Stored data entries

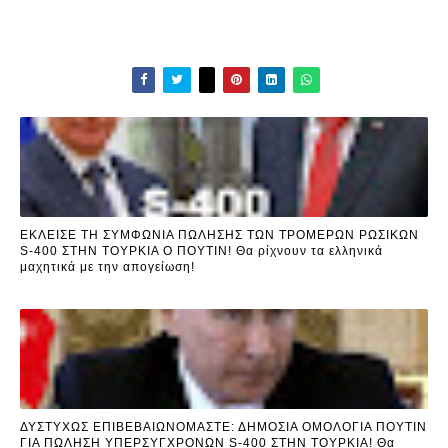
ΕΚΛΕΙΣΕ ΤΗ ΣΥΜΦΩΝΙΑ ΠΩΛΗΣΗΣ ΤΩΝ ΤΡΟΜΕΡΩΝ ΡΩΣΙΚΩΝ
S-400 ΣΤΗΝ ΤΟΥΡΚΙΑ Ο ΠΟΥΤΙΝ! Θα ρίχνουν τα ελληνικά
μαχητικά με την απογείωση!
ΔΥΣΤΥΧΩΣ ΕΠΙΒΕΒΑΙΩΝΟΜΑΣΤΕ: ΔΗΜΟΣΙΑ ΟΜΟΛΟΓΙΑ ΠΟΥΤΙΝ
ΓΙΑ ΠΩΛΗΣΗ ΥΠΕΡΣΥΓΧΡΟΝΩΝ S-400 ΣΤΗΝ ΤΟΥΡΚΙΑ! Θα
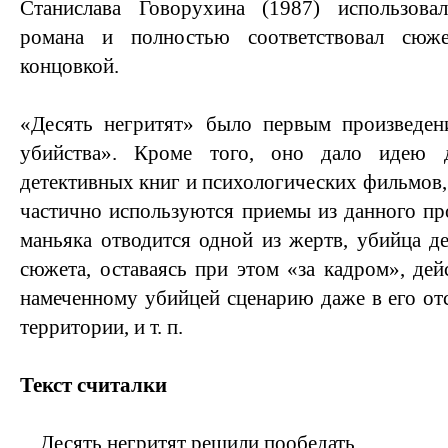
Станислава Говорухина (1987) использова
романа и полностью соответствовал сюж
концовкой.
«Десять негритят» было первым произведен
убийства». Кроме того, оно дало идею 
детективных книг и психологических фильмов,
частично используются приемы из данного пр
маньяка отводится одной из жертв, убийца де
сюжета, оставаясь при этом «за кадром», дей
намеченному убийцей сценарию даже в его отс
территории, и т. п.
Текст считалки
Десять негритят решили пообедать,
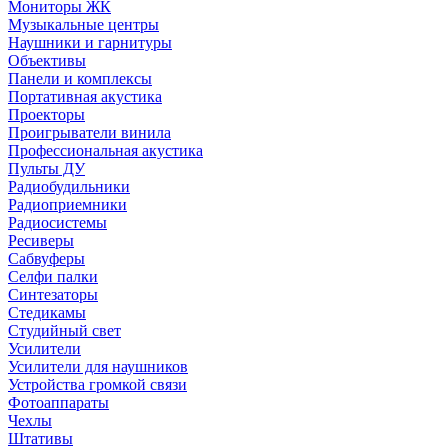
Мониторы ЖК
Музыкальные центры
Наушники и гарнитуры
Объективы
Панели и комплексы
Портативная акустика
Проекторы
Проигрыватели винила
Профессиональная акустика
Пульты ДУ
Радиобудильники
Радиоприемники
Радиосистемы
Ресиверы
Сабвуферы
Селфи палки
Синтезаторы
Стедикамы
Студийный свет
Усилители
Усилители для наушников
Устройства громкой связи
Фотоаппараты
Чехлы
Штативы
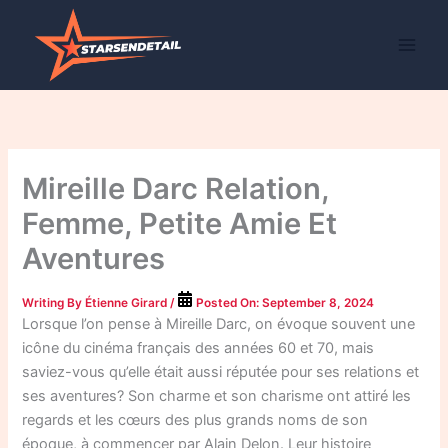
Skip
to
content
Mireille Darc Relation,
Femme, Petite Amie Et
Aventures
Writing By
Étienne Girard
/
Posted On:
September 8, 2024
Lorsque l’on pense à Mireille Darc, on évoque souvent une
icône du cinéma français des années 60 et 70, mais
saviez-vous qu’elle était aussi réputée pour ses relations et
ses aventures? Son charme et son charisme ont attiré les
regards et les cœurs des plus grands noms de son
époque, à commencer par Alain Delon. Leur histoire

Problem details — Return every line from the records above that holds the word "Mireille".

Answer to the exercise —
Mireille Darc Relation,
Lorsque l’on pense à Mireille Darc, on évoque souvent une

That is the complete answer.